-- EXCERPTED PASSAGE --
------------------------------------------------------------

At this point, Cohen gives way to ungainly speculations. Perhaps, he thinks, in 1863, when the newly married Prince and Princess of Wales visited the Deanery, Alice might have impetuously piped up: ‘I’m going to marry Mr Dodgson.’ And if Charles were present, perhaps taking it as a teasing remark, or not, he might have picked up the thread and replied: ‘Well said, and why not!’ Ah, teasing. That might have much to do with the case. Young females can bat their eyes, shake their heads, toss their locks about, feign innocence, and make outrageous suggestions all with intent to shock and call attention to themselves. And the three clever Liddell sisters were probably expert in these arts.

------------------------------------------------------------

-- SUPPLIED ENTRIES --
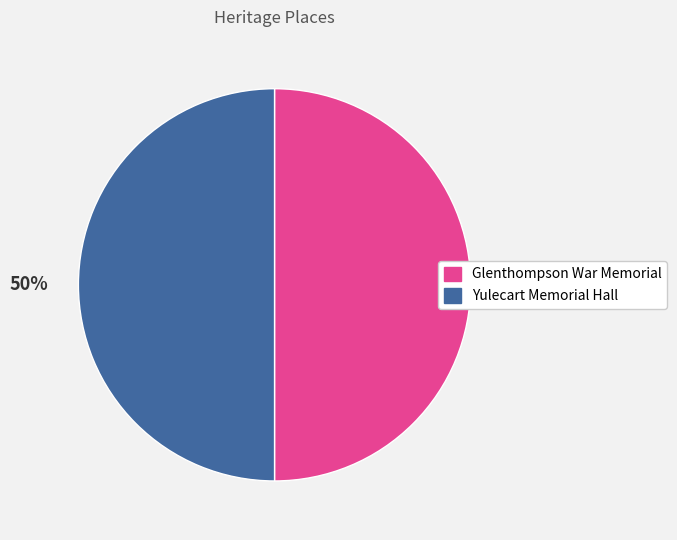

How many segments does this pie chart have?

2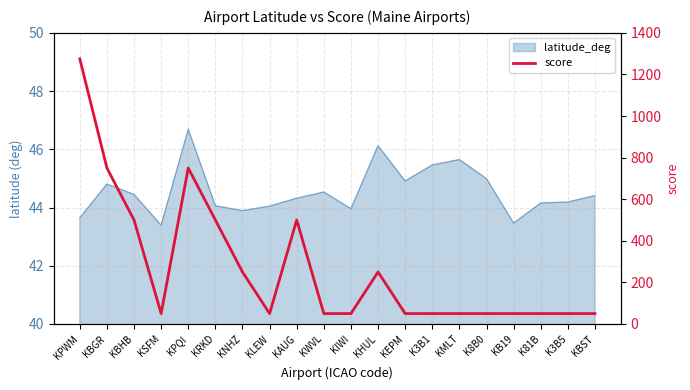

True or false: the data shows 229 at KBGR.

False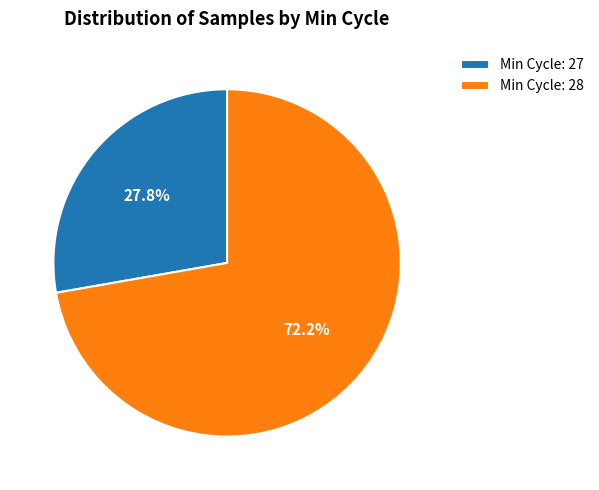

Rank the categories by value from highest to lowest.

Min Cycle: 28, Min Cycle: 27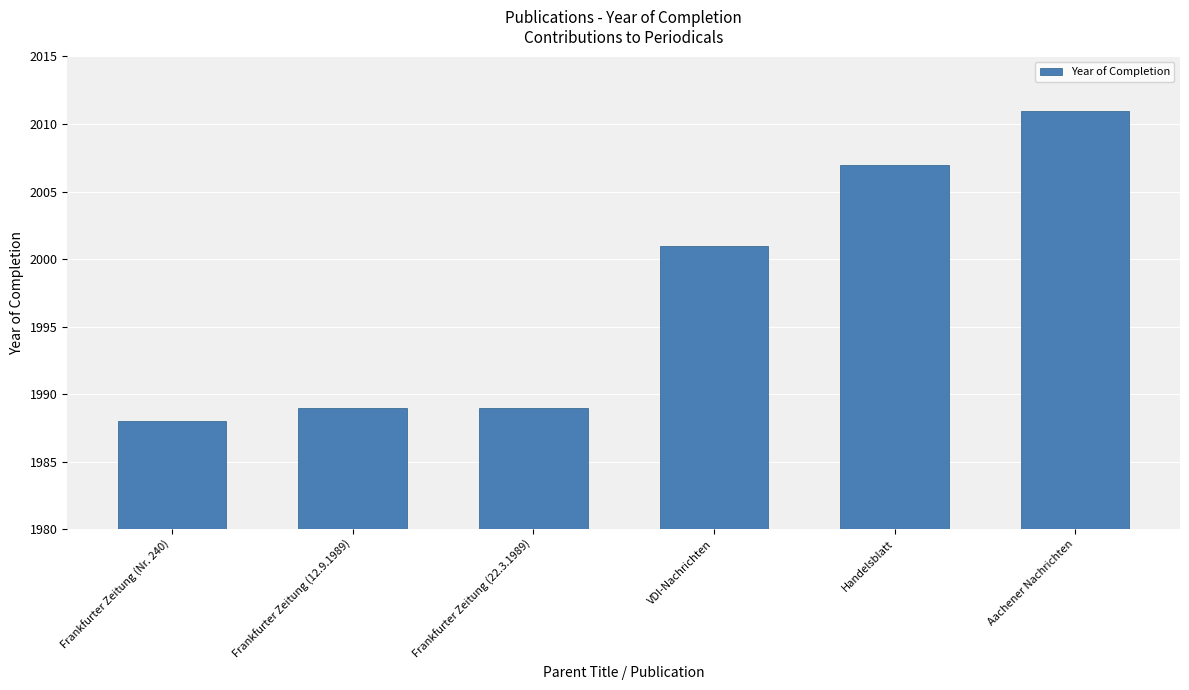

What is the label of the 2nd bar from the right?

Handelsblatt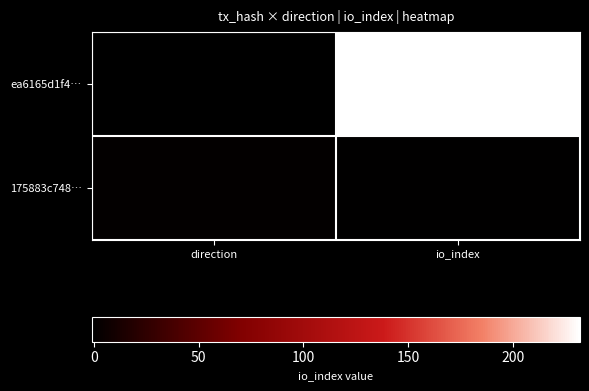

At how many categories does at least one series exceed 90?

1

------------------------------------------------------------

-- QUESTIONS --
1. Answer these about the passage on Cohen's speculations, please:
(a) In what year did the newly married Prince and Princess of Wales visit the Deanery?
(b) What does Cohen imagine Alice might have piped up?
(c) How many Liddell sisters does the passage mention?
2. From the passage on Cohen's speculations, return the part that opens with the words containing "At this point, Cohen" and closes with "in these arts.", copied word for word.

-- EXERCISE RESPONSES --
1.
(a) 1863
(b) ‘I’m going to marry Mr Dodgson.’
(c) Three

2.
At this point, Cohen gives way to ungainly speculations. Perhaps, he thinks, in 1863, when the newly married Prince and Princess of Wales visited the Deanery, Alice might have impetuously piped up: ‘I’m going to marry Mr Dodgson.’ And if Charles were present, perhaps taking it as a teasing remark, or not, he might have picked up the thread and replied: ‘Well said, and why not!’ Ah, teasing. That might have much to do with the case. Young females can bat their eyes, shake their heads, toss their locks about, feign innocence, and make outrageous suggestions all with intent to shock and call attention to themselves. And the three clever Liddell sisters were probably expert in these arts.